I finally had a chance to take a look at the latest version of the
threat analysis document.
Months ago, I pointed out that the document presents a lopsided view
of the potential types of attacks, in general considering only attacks
in which CAs or log servers misbehave “in place”, while completely
neglecting even to mention the large class of attack scenarios in
which an attacker steals the servers’ keys and uses them to create
secret “evil twins” of the CAs and/or log servers elsewhere on the
Internet (or off the Internet) in domains more under the attacker’s
control. In other words, the attacker leaves the “normal” CAs and log
servers that most of the Internet sees operating completely normally
and appearing to be honest, but creates and uses evil twins of those
CAs and log servers elsewhere for (basically undetectable) attacks
against target victims.
I will write text to address a class of attacks where a CA's or a a
log's private key is compromised
and the attack is undetected.

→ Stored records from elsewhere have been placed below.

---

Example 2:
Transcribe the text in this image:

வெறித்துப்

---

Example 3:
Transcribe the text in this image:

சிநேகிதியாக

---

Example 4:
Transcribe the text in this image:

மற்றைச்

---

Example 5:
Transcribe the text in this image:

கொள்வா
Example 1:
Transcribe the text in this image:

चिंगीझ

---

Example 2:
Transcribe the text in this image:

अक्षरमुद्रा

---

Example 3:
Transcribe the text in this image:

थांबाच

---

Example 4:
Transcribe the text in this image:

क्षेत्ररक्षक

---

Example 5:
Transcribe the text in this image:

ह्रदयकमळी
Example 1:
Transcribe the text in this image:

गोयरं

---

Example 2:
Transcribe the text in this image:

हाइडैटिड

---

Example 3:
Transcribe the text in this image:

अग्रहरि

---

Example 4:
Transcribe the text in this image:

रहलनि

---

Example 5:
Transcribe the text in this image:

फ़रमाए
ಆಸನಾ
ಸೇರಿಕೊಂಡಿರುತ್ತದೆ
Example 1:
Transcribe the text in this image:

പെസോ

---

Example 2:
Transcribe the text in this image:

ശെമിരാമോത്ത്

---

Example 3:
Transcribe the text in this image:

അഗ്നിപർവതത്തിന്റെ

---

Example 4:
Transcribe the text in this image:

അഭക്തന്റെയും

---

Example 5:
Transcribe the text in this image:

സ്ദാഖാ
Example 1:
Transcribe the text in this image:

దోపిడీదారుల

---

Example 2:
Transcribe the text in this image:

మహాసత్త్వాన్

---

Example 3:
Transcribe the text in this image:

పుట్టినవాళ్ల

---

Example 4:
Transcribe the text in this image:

I do agree with Ben, however, about the
difficulty faced by CT or other
mechanisms when users operate in an isolated environment. If a user
lives in a country where the
telecom infrastructure is controlled by state security forces, there may
be few if any ways for
the user to acquire externally supplied security info. I don't
anticipate addressing that topic.
Also, BTW, Eran (a co-author of 6962-bis) provided feedback on the treat
analysis document,
which was reflected in the -02 version.